| DIRECTIONS FOR THIS TASK |
Please write out every line of the rows below, keeping each character and line break unchanged.

| DATASET CONTENT |
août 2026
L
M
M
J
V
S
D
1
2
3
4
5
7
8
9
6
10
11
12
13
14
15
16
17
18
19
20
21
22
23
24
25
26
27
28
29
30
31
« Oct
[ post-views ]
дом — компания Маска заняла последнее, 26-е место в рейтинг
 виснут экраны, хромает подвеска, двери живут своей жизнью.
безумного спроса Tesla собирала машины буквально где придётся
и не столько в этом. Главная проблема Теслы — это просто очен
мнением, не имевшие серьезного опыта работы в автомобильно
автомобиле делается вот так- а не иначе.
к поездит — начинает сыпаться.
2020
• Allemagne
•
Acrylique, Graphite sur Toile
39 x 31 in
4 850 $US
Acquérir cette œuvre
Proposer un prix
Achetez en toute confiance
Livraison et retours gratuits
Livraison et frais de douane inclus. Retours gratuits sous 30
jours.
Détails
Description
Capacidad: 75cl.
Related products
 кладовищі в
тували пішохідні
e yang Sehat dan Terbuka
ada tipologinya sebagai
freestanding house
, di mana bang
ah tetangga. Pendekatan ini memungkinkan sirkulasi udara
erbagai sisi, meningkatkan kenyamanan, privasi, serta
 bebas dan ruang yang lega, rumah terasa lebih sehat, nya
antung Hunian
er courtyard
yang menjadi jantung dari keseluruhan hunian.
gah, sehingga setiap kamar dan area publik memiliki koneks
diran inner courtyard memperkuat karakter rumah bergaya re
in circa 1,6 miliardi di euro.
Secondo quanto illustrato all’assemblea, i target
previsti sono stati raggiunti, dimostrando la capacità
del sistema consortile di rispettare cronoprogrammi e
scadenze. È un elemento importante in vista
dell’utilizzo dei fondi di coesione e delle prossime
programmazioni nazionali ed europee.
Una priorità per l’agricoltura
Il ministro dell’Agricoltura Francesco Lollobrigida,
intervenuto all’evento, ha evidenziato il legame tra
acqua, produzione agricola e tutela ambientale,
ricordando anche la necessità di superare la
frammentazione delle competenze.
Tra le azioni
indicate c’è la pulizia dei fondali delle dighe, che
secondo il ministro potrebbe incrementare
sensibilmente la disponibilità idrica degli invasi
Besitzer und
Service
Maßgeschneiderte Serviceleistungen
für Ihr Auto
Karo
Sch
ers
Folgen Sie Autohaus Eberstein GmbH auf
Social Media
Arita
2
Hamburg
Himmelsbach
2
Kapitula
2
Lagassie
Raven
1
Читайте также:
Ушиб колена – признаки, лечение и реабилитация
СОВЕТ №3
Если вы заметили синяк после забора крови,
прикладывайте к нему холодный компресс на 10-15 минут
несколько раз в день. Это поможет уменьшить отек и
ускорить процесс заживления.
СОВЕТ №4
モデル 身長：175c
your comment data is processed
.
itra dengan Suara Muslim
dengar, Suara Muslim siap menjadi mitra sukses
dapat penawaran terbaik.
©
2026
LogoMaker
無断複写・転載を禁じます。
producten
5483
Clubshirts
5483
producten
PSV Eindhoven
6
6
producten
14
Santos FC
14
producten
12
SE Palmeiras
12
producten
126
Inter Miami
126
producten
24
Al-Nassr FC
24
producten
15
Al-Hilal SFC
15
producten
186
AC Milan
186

| WORKED SOLUTION |
août 2026
L
M
M
J
V
S
D
1
2
3
4
5
7
8
9
6
10
11
12
13
14
15
16
17
18
19
20
21
22
23
24
25
26
27
28
29
30
31
« Oct
[ post-views ]
дом — компания Маска заняла последнее, 26-е место в рейтинг
 виснут экраны, хромает подвеска, двери живут своей жизнью.
безумного спроса Tesla собирала машины буквально где придётся
и не столько в этом. Главная проблема Теслы — это просто очен
мнением, не имевшие серьезного опыта работы в автомобильно
автомобиле делается вот так- а не иначе.
к поездит — начинает сыпаться.
2020
• Allemagne
•
Acrylique, Graphite sur Toile
39 x 31 in
4 850 $US
Acquérir cette œuvre
Proposer un prix
Achetez en toute confiance
Livraison et retours gratuits
Livraison et frais de douane inclus. Retours gratuits sous 30
jours.
Détails
Description
Capacidad: 75cl.
Related products
 кладовищі в
тували пішохідні
e yang Sehat dan Terbuka
ada tipologinya sebagai
freestanding house
, di mana bang
ah tetangga. Pendekatan ini memungkinkan sirkulasi udara
erbagai sisi, meningkatkan kenyamanan, privasi, serta
 bebas dan ruang yang lega, rumah terasa lebih sehat, nya
antung Hunian
er courtyard
yang menjadi jantung dari keseluruhan hunian.
gah, sehingga setiap kamar dan area publik memiliki koneks
diran inner courtyard memperkuat karakter rumah bergaya re
in circa 1,6 miliardi di euro.
Secondo quanto illustrato all’assemblea, i target
previsti sono stati raggiunti, dimostrando la capacità
del sistema consortile di rispettare cronoprogrammi e
scadenze. È un elemento importante in vista
dell’utilizzo dei fondi di coesione e delle prossime
programmazioni nazionali ed europee.
Una priorità per l’agricoltura
Il ministro dell’Agricoltura Francesco Lollobrigida,
intervenuto all’evento, ha evidenziato il legame tra
acqua, produzione agricola e tutela ambientale,
ricordando anche la necessità di superare la
frammentazione delle competenze.
Tra le azioni
indicate c’è la pulizia dei fondali delle dighe, che
secondo il ministro potrebbe incrementare
sensibilmente la disponibilità idrica degli invasi
Besitzer und
Service
Maßgeschneiderte Serviceleistungen
für Ihr Auto
Karo
Sch
ers
Folgen Sie Autohaus Eberstein GmbH auf
Social Media
Arita
2
Hamburg
Himmelsbach
2
Kapitula
2
Lagassie
Raven
1
Читайте также:
Ушиб колена – признаки, лечение и реабилитация
СОВЕТ №3
Если вы заметили синяк после забора крови,
прикладывайте к нему холодный компресс на 10-15 минут
несколько раз в день. Это поможет уменьшить отек и
ускорить процесс заживления.
СОВЕТ №4
モデル 身長：175c
your comment data is processed
.
itra dengan Suara Muslim
dengar, Suara Muslim siap menjadi mitra sukses
dapat penawaran terbaik.
©
2026
LogoMaker
無断複写・転載を禁じます。
producten
5483
Clubshirts
5483
producten
PSV Eindhoven
6
6
producten
14
Santos FC
14
producten
12
SE Palmeiras
12
producten
126
Inter Miami
126
producten
24
Al-Nassr FC
24
producten
15
Al-Hilal SFC
15
producten
186
AC Milan
186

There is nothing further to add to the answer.